#### Yapılacak görevler:
1: Işık konulu metne göre şu ifadelerin doğru olup olmadığını evet ya da hayır ile yanıtlayın ve her yanıtı belirleyen sözcükleri metinden aynen alıntılayın: (a) Her ışığın bir yönü vardır. (b) Otomatik pozlama özelliği yalnızca bazı dijital kameralarda bulunur. (c) Dört faktör içinde en basiti renktir.
2: Işık konulu metinde "Fotoğraf: craigfinlay |" sözcükleriyle başlayıp "kendiniz de yapabilirsiniz." sözcüklerine kadar uzanan bölümün tamamını kelimesi kelimesine yeniden yazın.

#### Verilen metin:
------------------------------------------------

Fotoğraf: craigfinlay |
İnsanlar ışığın "kalitesi" hakkında konuşurlar fakat aslında bahsedilen konu dört farklı faktörü belirtmektedir. Her ışığın bir düzeyi, rengi, yönü ve sertlik ya da yumuşaklığı bulunmaktadır. Bir stüdyoda çalışmıyorsanız ve ışık üzerinde bütünüyle bir kontrole sahip değilseniz, ilk yapmanız gereken bu dört değişken hakkında değerlendirmeler yapmanızdır.
DÜZEY
İlk olarak, düzey, en basitidir. Işığın bu seviyesinin kişisel olarak farkına varamayabiliriz. Açık havadan kapalı bir ortama, içerinin ne kadar karanlık olduğunu fark etmeden rahatça girebiliriz ancak kamera bu işi bu kadar kolay yapamaz. Hele ki bu konuda ayarlamalar yapmadıysanız. Neyse ki, bütün dijital kameraların otomatik pozlama özelliği vardır. Ayrıca bu ayarlamaları manuel olarak kendiniz de yapabilirsiniz.

------------------------------------------------

#### Sağlanan materyal:

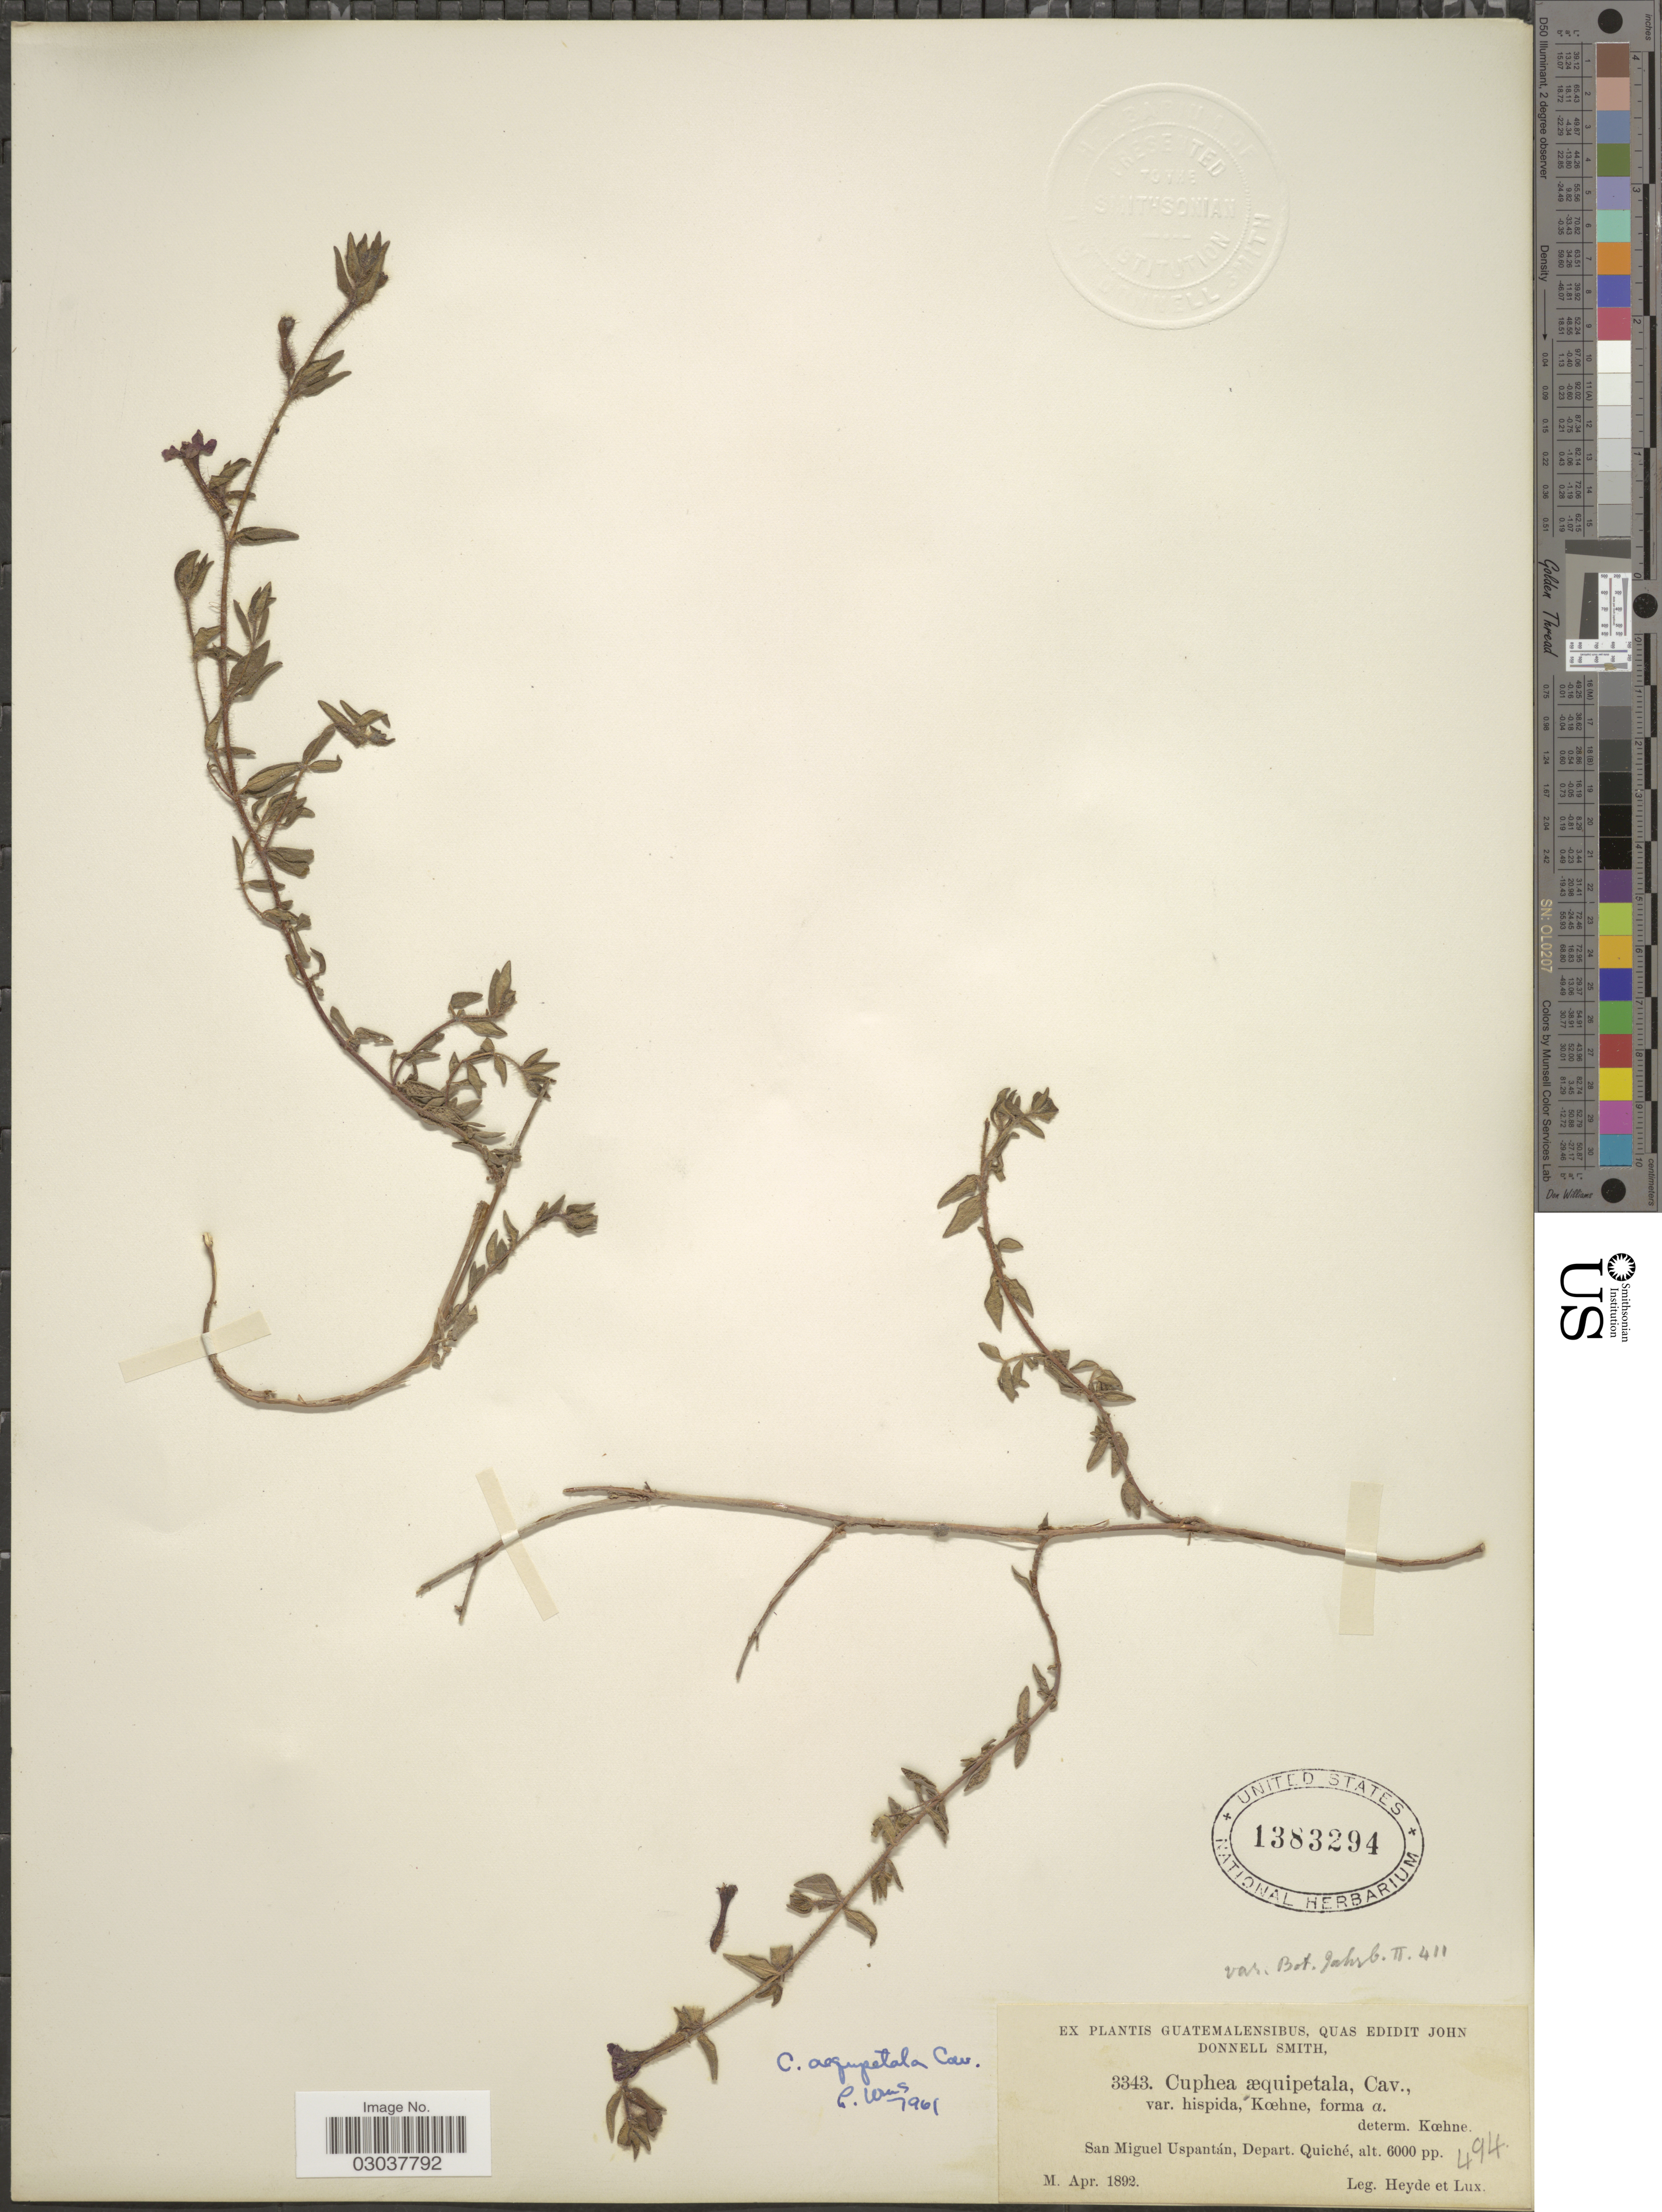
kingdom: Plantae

------------------------------------------------

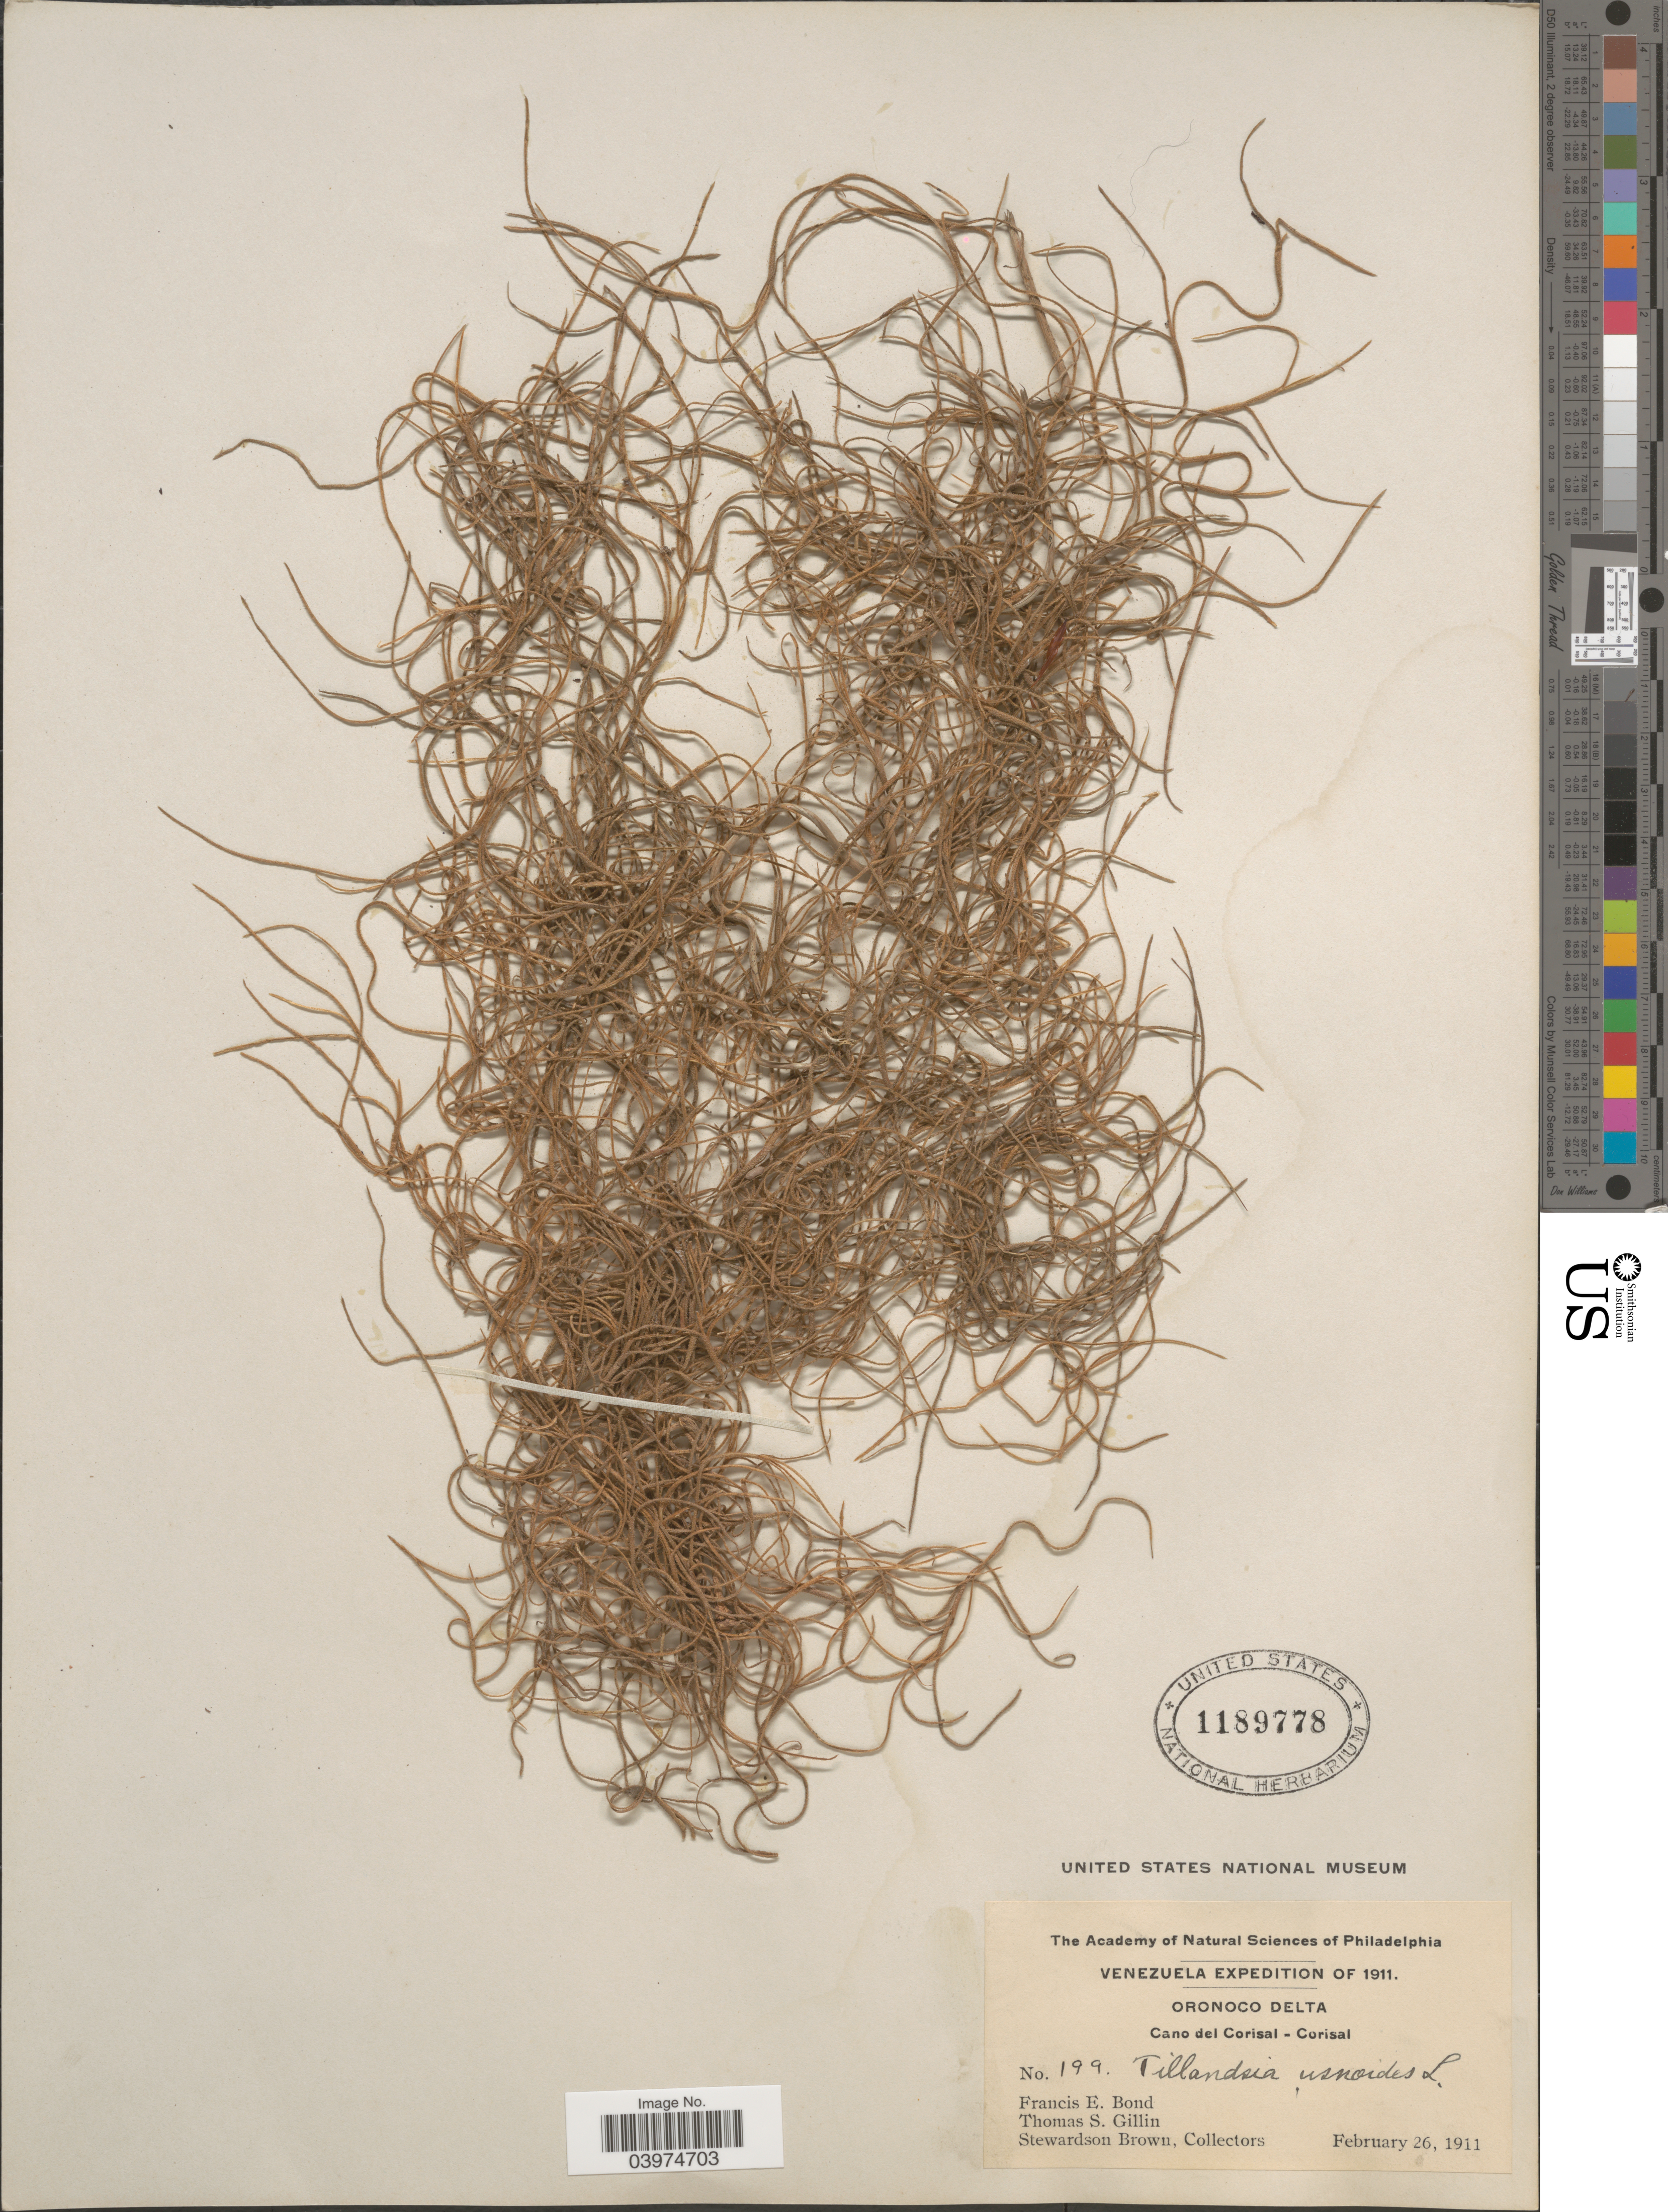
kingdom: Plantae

------------------------------------------------

#### Alıştırma cevapları:
1:
(a) Evet: "Her ışığın bir düzeyi, rengi, yönü ve sertlik ya da yumuşaklığı bulunmaktadır."
(b) Hayır: "Neyse ki, bütün dijital kameraların otomatik pozlama özelliği vardır."
(c) Hayır: "İlk olarak, düzey, en basitidir."

2:
Fotoğraf: craigfinlay |
İnsanlar ışığın "kalitesi" hakkında konuşurlar fakat aslında bahsedilen konu dört farklı faktörü belirtmektedir. Her ışığın bir düzeyi, rengi, yönü ve sertlik ya da yumuşaklığı bulunmaktadır. Bir stüdyoda çalışmıyorsanız ve ışık üzerinde bütünüyle bir kontrole sahip değilseniz, ilk yapmanız gereken bu dört değişken hakkında değerlendirmeler yapmanızdır.
DÜZEY
İlk olarak, düzey, en basitidir. Işığın bu seviyesinin kişisel olarak farkına varamayabiliriz. Açık havadan kapalı bir ortama, içerinin ne kadar karanlık olduğunu fark etmeden rahatça girebiliriz ancak kamera bu işi bu kadar kolay yapamaz. Hele ki bu konuda ayarlamalar yapmadıysanız. Neyse ki, bütün dijital kameraların otomatik pozlama özelliği vardır. Ayrıca bu ayarlamaları manuel olarak kendiniz de yapabilirsiniz.